Data in this exercise Block Start

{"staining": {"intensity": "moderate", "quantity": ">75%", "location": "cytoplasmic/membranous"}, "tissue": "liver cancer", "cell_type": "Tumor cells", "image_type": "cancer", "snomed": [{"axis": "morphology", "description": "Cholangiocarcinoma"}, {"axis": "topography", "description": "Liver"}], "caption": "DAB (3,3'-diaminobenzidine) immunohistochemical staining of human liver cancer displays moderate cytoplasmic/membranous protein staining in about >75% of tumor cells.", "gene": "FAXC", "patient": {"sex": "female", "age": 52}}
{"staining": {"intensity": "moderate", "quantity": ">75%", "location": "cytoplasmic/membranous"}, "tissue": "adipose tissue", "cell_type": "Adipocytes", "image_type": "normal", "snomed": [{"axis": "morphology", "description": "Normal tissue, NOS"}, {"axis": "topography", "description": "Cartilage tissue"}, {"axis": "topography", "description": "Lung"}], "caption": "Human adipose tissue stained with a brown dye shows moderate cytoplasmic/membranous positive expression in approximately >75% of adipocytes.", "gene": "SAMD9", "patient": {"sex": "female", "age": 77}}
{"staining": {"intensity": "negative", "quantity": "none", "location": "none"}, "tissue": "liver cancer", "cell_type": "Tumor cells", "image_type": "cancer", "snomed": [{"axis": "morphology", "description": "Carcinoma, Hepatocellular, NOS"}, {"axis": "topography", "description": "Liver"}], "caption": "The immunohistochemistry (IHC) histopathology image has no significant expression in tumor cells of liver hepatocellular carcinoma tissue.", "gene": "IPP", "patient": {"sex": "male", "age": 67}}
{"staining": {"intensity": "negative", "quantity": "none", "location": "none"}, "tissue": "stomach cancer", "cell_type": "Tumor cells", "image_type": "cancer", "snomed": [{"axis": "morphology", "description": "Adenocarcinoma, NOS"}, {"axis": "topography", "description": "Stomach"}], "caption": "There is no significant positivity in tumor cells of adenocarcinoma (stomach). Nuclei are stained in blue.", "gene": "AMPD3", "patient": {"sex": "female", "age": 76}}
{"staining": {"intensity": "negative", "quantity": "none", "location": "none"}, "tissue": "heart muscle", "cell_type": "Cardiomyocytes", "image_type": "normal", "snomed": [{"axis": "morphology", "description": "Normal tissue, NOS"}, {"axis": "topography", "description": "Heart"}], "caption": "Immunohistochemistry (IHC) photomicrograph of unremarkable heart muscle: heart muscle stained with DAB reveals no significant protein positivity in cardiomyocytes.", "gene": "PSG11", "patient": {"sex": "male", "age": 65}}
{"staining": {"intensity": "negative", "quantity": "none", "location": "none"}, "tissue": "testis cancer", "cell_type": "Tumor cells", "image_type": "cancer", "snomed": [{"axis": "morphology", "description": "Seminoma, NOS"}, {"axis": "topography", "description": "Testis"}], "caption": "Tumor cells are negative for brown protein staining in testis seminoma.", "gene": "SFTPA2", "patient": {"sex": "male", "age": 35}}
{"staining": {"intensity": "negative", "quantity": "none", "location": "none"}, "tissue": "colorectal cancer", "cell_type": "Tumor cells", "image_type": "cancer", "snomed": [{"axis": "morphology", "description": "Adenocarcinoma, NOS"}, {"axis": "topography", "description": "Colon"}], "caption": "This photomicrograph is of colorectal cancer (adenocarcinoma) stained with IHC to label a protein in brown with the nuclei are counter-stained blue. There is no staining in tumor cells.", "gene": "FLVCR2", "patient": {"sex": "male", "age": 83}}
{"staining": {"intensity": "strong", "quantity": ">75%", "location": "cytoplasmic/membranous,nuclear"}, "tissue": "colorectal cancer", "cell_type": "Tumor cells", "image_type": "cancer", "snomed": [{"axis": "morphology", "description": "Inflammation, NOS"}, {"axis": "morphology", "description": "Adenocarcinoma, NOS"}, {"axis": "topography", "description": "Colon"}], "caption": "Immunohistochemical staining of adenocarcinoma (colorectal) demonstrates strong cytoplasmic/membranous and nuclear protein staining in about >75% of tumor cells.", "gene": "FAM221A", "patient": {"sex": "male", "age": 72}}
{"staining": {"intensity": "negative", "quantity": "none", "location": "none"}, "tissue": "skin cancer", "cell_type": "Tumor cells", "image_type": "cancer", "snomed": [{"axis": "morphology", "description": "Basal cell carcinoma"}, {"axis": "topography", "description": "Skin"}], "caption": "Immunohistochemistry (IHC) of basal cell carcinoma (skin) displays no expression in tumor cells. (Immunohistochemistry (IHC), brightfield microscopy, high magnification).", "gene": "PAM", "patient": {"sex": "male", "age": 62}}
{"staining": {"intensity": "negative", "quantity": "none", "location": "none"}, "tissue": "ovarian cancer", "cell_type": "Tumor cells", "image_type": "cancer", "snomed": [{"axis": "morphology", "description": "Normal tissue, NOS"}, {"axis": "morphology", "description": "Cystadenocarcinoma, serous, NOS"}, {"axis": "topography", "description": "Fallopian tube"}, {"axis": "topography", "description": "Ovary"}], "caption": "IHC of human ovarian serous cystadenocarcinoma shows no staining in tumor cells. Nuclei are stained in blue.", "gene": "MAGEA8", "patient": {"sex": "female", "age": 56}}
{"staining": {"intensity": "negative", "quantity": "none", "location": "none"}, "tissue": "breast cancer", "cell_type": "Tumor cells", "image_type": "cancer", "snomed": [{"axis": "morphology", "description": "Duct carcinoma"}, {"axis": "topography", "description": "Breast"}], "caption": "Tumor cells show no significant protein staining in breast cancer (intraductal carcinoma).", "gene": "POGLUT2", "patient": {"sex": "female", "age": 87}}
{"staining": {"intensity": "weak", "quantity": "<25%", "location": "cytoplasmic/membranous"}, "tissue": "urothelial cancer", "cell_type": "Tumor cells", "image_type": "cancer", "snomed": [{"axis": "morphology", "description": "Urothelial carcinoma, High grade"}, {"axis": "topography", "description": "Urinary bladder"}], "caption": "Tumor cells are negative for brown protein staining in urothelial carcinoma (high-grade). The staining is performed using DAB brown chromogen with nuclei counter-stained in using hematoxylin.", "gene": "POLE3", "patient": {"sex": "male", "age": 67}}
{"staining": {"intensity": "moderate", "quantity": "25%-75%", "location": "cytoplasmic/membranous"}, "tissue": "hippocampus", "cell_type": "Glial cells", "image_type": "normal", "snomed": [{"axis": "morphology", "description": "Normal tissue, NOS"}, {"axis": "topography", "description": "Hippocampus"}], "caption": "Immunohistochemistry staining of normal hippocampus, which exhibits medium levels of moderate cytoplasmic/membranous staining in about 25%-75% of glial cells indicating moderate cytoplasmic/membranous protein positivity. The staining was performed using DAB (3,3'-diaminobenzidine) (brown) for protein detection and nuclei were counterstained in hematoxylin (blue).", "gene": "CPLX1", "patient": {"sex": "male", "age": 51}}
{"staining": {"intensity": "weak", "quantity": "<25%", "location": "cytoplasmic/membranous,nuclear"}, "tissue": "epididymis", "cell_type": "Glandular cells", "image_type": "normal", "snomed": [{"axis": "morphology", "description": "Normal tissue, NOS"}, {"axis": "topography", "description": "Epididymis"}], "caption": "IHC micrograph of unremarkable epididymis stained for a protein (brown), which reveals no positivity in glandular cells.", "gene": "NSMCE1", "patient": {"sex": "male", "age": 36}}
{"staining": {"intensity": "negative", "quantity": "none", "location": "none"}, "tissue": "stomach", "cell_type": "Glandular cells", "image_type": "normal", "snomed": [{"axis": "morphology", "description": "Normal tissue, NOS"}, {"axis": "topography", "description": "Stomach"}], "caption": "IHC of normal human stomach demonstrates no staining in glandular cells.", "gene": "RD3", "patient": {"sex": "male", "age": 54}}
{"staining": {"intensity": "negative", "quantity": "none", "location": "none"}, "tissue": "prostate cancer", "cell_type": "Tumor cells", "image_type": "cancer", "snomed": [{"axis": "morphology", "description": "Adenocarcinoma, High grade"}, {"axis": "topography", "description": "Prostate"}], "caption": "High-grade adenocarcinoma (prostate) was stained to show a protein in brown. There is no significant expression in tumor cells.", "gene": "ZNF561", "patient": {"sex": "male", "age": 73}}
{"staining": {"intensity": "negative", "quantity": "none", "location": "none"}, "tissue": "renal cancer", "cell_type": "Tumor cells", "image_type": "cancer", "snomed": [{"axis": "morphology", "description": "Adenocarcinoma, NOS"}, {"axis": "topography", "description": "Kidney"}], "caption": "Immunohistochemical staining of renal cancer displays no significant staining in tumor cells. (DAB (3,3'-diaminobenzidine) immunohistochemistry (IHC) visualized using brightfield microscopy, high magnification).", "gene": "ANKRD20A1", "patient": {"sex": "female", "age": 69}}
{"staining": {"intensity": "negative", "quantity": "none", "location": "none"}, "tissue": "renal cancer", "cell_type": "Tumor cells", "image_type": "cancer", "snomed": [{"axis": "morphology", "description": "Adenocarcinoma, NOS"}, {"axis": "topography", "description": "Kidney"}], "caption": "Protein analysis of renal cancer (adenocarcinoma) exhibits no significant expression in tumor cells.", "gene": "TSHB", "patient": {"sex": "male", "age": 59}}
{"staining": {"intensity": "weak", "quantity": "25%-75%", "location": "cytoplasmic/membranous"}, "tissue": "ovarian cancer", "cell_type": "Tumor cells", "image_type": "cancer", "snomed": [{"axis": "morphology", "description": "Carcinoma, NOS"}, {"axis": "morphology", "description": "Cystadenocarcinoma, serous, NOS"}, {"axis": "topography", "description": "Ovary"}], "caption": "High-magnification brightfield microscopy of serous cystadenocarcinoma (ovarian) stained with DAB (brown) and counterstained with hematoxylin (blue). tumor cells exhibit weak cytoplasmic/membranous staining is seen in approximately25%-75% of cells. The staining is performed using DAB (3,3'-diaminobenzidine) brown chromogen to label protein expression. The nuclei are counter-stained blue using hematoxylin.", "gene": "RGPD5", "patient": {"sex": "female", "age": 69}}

Data in this exercise Block End

▶ _Activity_
Your answer consists solely of the lines from the top of the records above through the line that contains "adipose tissue stained", each echoed exactly.

▶ _Output of the exercise_
{"staining": {"intensity": "moderate", "quantity": ">75%", "location": "cytoplasmic/membranous"}, "tissue": "liver cancer", "cell_type": "Tumor cells", "image_type": "cancer", "snomed": [{"axis": "morphology", "description": "Cholangiocarcinoma"}, {"axis": "topography", "description": "Liver"}], "caption": "DAB (3,3'-diaminobenzidine) immunohistochemical staining of human liver cancer displays moderate cytoplasmic/membranous protein staining in about >75% of tumor cells.", "gene": "FAXC", "patient": {"sex": "female", "age": 52}}
{"staining": {"intensity": "moderate", "quantity": ">75%", "location": "cytoplasmic/membranous"}, "tissue": "adipose tissue", "cell_type": "Adipocytes", "image_type": "normal", "snomed": [{"axis": "morphology", "description": "Normal tissue, NOS"}, {"axis": "topography", "description": "Cartilage tissue"}, {"axis": "topography", "description": "Lung"}], "caption": "Human adipose tissue stained with a brown dye shows moderate cytoplasmic/membranous positive expression in approximately >75% of adipocytes.", "gene": "SAMD9", "patient": {"sex": "female", "age": 77}}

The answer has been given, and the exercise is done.